Dataset entries:

- - -

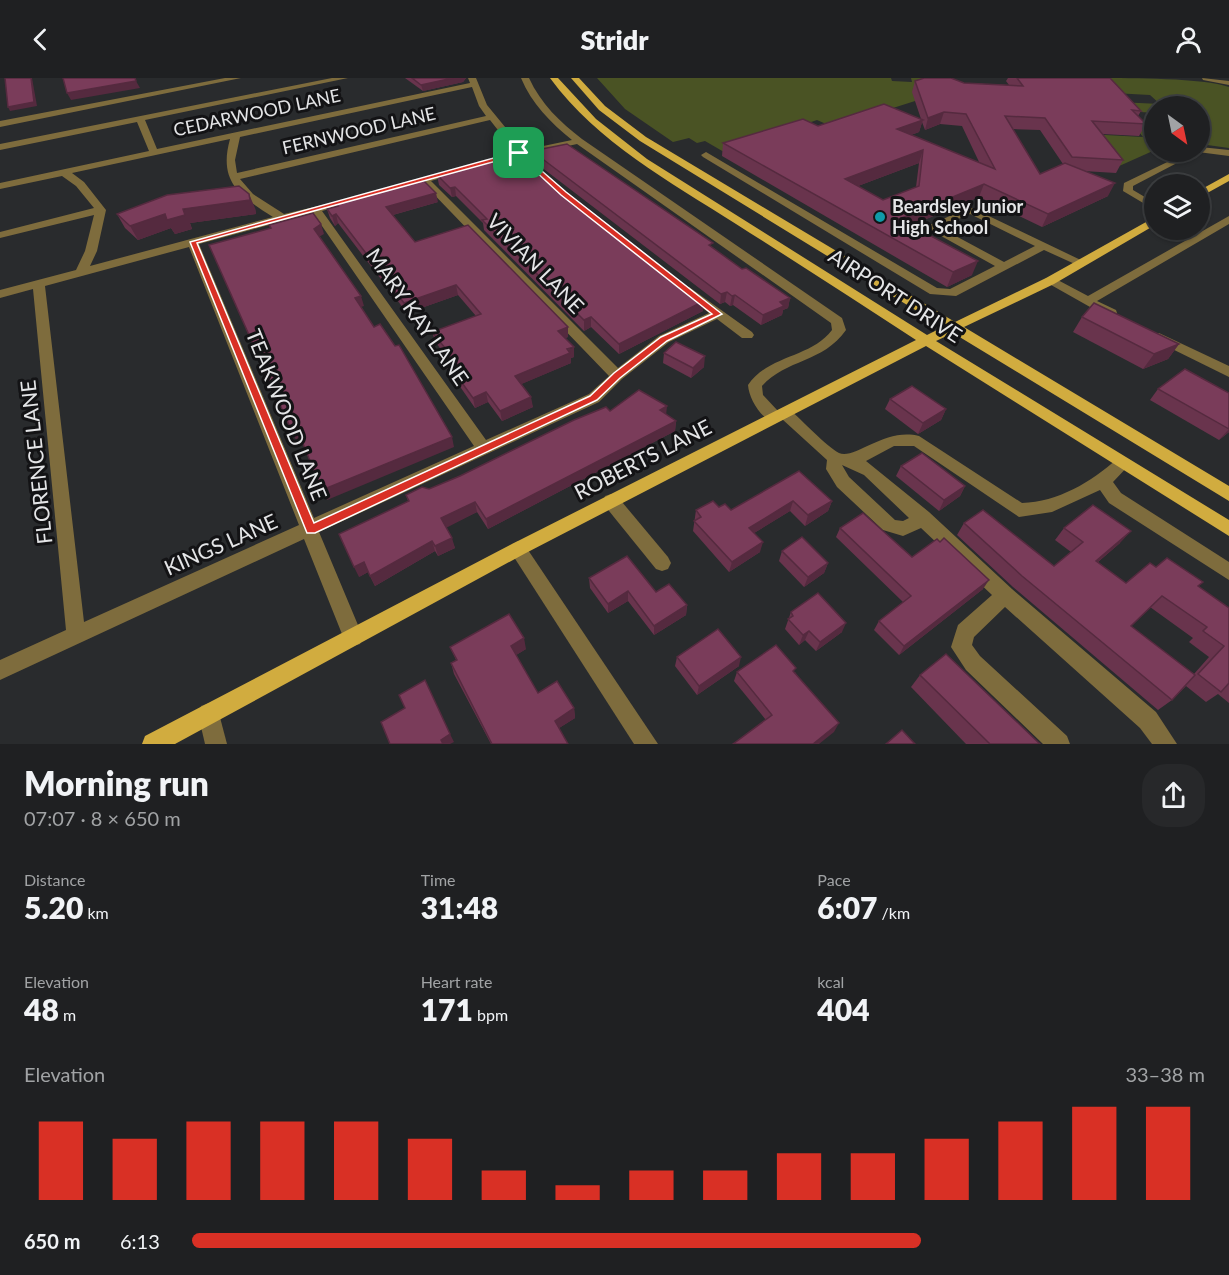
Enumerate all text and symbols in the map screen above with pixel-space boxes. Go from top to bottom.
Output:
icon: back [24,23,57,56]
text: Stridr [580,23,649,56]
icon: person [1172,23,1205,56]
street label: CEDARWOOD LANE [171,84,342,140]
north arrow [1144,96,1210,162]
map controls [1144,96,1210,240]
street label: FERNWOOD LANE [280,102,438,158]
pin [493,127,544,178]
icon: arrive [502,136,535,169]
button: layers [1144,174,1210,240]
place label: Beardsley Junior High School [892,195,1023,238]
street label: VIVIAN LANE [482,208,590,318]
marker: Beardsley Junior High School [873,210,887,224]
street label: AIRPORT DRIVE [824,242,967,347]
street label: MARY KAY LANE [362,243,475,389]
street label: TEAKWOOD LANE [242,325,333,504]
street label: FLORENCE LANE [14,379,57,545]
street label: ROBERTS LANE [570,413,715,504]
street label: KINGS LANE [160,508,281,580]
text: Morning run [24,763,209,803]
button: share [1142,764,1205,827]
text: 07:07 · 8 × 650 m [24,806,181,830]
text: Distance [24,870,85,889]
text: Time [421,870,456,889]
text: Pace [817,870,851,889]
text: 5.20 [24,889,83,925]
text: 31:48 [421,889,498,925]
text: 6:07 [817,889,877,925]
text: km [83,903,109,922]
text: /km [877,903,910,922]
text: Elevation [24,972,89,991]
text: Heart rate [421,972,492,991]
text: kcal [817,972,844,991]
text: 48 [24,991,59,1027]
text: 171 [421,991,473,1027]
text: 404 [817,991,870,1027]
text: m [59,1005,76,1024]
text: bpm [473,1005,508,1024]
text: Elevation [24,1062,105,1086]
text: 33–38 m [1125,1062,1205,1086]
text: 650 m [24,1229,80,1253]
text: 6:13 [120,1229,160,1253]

- - -

How many lines of the entries above contain the word "Elevation"? Give the number alone.

● Answer to this task
2